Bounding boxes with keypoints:
* * * * * * *

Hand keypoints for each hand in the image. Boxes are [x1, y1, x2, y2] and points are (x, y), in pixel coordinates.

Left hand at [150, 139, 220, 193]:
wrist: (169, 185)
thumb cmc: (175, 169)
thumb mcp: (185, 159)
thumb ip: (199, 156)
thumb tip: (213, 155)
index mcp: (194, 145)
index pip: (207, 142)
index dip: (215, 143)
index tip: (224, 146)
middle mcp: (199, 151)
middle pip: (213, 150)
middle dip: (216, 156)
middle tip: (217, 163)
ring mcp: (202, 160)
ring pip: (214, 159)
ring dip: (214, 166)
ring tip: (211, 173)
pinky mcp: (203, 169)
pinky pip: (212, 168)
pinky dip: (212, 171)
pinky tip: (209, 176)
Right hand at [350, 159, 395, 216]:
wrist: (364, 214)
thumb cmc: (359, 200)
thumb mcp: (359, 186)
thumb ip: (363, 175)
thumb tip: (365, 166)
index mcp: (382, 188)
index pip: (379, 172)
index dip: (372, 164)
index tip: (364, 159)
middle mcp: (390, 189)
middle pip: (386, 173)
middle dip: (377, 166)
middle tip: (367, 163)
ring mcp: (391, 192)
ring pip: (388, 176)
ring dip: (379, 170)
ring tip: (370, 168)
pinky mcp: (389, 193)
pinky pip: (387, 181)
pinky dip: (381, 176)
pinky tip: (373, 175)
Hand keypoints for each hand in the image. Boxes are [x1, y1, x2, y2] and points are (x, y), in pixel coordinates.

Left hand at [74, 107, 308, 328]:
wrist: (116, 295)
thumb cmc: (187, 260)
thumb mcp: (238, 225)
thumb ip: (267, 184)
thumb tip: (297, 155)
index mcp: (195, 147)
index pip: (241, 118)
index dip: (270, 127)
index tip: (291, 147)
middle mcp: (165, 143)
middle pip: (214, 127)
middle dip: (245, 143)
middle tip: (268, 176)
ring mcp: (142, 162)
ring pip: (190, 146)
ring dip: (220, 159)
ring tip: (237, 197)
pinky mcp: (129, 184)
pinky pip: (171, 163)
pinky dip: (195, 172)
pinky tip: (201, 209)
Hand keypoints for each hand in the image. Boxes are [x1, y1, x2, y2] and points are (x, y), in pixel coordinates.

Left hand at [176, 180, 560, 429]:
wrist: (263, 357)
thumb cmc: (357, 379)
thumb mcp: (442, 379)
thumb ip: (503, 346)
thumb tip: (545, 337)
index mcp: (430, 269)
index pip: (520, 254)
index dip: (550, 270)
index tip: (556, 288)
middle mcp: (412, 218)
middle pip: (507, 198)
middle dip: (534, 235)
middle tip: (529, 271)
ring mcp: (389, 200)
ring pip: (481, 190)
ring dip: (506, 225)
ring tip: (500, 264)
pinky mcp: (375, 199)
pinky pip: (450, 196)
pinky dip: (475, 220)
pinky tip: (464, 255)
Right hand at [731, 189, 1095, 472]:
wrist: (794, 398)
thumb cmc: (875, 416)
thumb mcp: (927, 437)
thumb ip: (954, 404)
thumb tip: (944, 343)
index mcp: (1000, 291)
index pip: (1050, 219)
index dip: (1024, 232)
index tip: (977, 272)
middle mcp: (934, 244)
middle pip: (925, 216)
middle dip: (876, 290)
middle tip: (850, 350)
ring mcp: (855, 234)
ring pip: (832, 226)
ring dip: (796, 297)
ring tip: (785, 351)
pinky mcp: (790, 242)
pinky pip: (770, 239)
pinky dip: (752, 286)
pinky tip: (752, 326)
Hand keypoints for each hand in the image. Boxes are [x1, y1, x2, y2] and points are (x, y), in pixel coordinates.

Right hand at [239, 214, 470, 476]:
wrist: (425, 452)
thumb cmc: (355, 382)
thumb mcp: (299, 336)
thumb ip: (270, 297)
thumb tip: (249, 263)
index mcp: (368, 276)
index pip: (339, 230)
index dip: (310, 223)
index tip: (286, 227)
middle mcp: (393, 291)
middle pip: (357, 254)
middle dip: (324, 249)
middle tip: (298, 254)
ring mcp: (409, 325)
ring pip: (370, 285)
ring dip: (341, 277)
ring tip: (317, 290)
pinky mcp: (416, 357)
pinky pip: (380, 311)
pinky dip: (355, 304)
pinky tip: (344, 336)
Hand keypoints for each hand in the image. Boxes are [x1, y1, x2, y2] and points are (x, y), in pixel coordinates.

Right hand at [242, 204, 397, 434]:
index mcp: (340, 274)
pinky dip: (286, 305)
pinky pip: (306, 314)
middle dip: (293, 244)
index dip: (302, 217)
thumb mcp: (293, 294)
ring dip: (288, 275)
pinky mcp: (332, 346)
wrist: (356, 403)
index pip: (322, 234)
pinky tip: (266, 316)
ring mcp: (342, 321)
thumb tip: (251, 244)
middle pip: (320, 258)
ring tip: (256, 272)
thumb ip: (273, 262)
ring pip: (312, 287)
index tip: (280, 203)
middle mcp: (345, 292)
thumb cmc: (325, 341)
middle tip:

* * * * * * *

**EXERCISE DIRECTIONS**
Please reproduce the lines from the line with "thumb mcp: (238, 225)" to the line with "thumb ip: (503, 346)", both ends included, exactly as they appear above.

**ANSWER TO THIS TASK**
thumb mcp: (238, 225)
thumb ip: (267, 184)
thumb tip: (297, 155)
index mcp: (195, 147)
index pip: (241, 118)
index dip: (270, 127)
index tip: (291, 147)
middle mcp: (165, 143)
middle pip: (214, 127)
middle dip: (245, 143)
middle tip: (268, 176)
ring mcp: (142, 162)
ring pip: (190, 146)
ring dip: (220, 159)
ring tip: (237, 197)
pinky mcp: (129, 184)
pinky pip: (171, 163)
pinky dip: (195, 172)
pinky tip: (201, 209)
Hand keypoints for each hand in the image. Boxes are [x1, y1, x2, y2] and points are (x, y), in pixel coordinates.

Left hand at [176, 180, 560, 429]:
wrist: (263, 357)
thumb cmc: (357, 379)
thumb mcp: (442, 379)
thumb ip: (503, 346)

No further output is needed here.